Extract:

· · ·

Everything Is Fortnite: The New Responsibility Of The Consumer After the Inevitable Gamification Of Computer Applications & Meanings Undisclosed Place In It

@lovgrandma

So your brother is telling you he’s opened up a Robinhood trading account. Ta-da! Confetti rains down from the top of the screen after he enters into an options call forecasting a 40x overvalued ev company’s price to double by next month. You on the other hand just realized you’ve been scrolling through instagram stories for the past 20 minutes and that doesn’t even make any sense, you don’t even have TikTok installed on your phone. Something’s off and it’s been off for a while now. The marketing agencies depicted in Mad Men have long died off and the actual product developers are now marketing trailblazers themselves. Although it’s only recently that technology has actually been able to start whoring out reward systems in our brain for tasks that should be mundane and dispassionate or at least separate from our own behavioural disorders. Yes, these are behavioural disorders.

Ok, so then what. Well a few things I suspect: One, the Fortnitification of these systems turn everyday tools that should be non-incentive based into something akin to the strange free to play Sky Raid Shadow game they keep advertising to you on youtube. Two, for some bizarre reason your friend that’s been toting ‘Black Lives Matter’ for the past 2 years got lost in the algorithm and now she’s quoting Ben Shepiro to you, incessantly, non stop. You understand her point of view deeply but she won’t accept the fact that you don’t agree with every single ideology she’s articulated to you, that she also just happened to have learned last we- wait, sorry, why is your BLM friend quoting Ben Shepiro now? Three, every now and then submerged amongst pointless click-bait is something presenting itself: equally piecemeal and pointless as everything else, but on second glance actually has something meaningful to say. I think almost all of us were always aware that we are guinea pigs in the land of Tim Bezosberg, but I think the more interesting topic for the dinner table will be: what happens when these infractions on our time, money and behavioural patterns don’t come from the free software we chuckle at for asking us to pay a dollar for their monthly premium service.

· · ·

Data listing:

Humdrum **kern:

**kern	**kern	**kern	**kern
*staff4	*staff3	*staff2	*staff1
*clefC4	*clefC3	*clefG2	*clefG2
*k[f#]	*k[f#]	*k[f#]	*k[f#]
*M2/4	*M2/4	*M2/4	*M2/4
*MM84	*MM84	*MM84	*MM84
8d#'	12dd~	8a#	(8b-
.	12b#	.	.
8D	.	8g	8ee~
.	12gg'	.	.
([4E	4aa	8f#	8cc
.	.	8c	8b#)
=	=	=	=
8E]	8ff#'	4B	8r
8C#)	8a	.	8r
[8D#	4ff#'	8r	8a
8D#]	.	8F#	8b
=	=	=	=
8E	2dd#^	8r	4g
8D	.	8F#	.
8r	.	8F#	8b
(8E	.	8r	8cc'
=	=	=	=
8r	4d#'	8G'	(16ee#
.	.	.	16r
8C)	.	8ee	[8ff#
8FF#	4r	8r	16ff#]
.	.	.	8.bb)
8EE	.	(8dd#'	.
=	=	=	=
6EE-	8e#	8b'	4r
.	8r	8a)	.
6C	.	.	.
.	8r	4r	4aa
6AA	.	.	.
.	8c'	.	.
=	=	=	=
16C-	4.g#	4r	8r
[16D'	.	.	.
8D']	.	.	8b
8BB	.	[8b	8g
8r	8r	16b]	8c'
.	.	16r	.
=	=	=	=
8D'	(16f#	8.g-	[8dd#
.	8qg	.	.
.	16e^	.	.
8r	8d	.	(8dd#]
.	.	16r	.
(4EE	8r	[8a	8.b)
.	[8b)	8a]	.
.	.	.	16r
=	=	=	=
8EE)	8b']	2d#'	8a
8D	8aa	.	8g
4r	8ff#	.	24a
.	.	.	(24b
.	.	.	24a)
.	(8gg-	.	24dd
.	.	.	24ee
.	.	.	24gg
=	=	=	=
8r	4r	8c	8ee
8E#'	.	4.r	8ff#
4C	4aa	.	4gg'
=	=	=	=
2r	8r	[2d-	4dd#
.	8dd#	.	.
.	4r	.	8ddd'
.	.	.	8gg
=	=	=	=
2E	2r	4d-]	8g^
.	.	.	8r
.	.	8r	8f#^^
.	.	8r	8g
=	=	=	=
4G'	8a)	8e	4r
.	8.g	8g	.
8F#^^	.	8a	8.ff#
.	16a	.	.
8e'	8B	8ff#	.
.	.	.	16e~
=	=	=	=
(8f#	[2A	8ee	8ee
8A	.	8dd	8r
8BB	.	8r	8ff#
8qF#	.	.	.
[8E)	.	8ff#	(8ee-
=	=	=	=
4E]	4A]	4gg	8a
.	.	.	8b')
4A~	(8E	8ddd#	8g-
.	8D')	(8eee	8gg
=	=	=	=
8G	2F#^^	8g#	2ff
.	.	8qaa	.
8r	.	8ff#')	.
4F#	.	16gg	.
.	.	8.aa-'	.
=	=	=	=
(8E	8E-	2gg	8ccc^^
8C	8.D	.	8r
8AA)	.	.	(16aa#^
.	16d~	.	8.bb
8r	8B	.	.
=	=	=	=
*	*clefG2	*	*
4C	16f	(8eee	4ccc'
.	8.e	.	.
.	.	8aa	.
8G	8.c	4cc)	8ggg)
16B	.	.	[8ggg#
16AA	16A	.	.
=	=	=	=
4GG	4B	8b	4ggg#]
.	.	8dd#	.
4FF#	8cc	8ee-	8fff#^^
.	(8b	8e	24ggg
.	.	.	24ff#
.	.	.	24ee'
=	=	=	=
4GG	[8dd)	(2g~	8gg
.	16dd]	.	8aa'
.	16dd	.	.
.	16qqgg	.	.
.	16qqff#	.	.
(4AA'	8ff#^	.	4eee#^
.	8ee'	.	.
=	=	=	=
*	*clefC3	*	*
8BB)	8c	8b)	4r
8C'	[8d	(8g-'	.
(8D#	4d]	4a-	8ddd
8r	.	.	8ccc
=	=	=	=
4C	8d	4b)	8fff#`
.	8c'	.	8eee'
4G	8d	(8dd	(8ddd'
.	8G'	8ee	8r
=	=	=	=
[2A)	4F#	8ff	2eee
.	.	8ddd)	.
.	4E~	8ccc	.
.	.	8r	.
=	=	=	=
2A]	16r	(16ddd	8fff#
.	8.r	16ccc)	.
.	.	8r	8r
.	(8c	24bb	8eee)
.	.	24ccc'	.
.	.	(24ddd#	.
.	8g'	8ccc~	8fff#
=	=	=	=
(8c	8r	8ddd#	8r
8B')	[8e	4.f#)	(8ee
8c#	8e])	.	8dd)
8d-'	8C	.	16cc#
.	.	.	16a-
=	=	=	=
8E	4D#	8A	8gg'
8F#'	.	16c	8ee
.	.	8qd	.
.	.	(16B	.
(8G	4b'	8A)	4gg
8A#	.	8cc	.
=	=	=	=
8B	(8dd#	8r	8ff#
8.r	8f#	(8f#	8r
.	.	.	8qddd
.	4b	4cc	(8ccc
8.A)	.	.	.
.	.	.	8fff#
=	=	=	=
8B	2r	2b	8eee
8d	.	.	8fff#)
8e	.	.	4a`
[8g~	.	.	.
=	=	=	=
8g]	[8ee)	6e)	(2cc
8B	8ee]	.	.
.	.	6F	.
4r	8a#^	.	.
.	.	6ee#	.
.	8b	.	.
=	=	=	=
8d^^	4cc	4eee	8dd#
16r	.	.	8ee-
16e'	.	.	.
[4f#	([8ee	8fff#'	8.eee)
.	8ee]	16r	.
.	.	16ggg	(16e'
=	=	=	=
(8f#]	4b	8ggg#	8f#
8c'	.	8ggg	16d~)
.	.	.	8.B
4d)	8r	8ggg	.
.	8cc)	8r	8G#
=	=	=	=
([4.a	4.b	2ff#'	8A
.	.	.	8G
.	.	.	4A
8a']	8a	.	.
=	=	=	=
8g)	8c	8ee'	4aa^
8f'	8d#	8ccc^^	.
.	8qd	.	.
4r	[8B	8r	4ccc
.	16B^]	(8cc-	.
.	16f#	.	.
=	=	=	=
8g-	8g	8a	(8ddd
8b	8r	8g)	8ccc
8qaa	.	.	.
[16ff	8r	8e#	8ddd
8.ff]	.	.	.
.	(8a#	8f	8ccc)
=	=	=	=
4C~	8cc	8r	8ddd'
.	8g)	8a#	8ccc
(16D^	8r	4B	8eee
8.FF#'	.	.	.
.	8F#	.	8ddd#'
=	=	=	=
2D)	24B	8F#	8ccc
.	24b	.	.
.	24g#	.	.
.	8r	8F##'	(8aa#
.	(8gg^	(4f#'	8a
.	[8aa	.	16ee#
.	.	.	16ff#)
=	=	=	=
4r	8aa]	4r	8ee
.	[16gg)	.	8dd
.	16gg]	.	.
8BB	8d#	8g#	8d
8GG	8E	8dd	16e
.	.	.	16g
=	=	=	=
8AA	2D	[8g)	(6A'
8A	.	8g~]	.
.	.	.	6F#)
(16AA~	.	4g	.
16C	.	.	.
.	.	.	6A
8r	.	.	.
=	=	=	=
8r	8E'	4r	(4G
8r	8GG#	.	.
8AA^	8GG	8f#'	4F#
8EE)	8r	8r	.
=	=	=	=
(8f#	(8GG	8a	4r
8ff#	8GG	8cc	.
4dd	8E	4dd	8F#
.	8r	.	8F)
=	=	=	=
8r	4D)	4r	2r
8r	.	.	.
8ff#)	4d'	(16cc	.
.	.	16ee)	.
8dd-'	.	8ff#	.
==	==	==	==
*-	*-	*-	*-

· · ·

Tasks and exercises:
a – Return the passage of the essay on gamification between "So your brother" and "are behavioural disorders.", inclusive.
b – According to the essay on gamification, what kind of account has the brother opened?

Answers to the tasks:
a –
So your brother is telling you he’s opened up a Robinhood trading account. Ta-da! Confetti rains down from the top of the screen after he enters into an options call forecasting a 40x overvalued ev company’s price to double by next month. You on the other hand just realized you’ve been scrolling through instagram stories for the past 20 minutes and that doesn’t even make any sense, you don’t even have TikTok installed on your phone. Something’s off and it’s been off for a while now. The marketing agencies depicted in Mad Men have long died off and the actual product developers are now marketing trailblazers themselves. Although it’s only recently that technology has actually been able to start whoring out reward systems in our brain for tasks that should be mundane and dispassionate or at least separate from our own behavioural disorders. Yes, these are behavioural disorders.

b – A Robinhood trading account.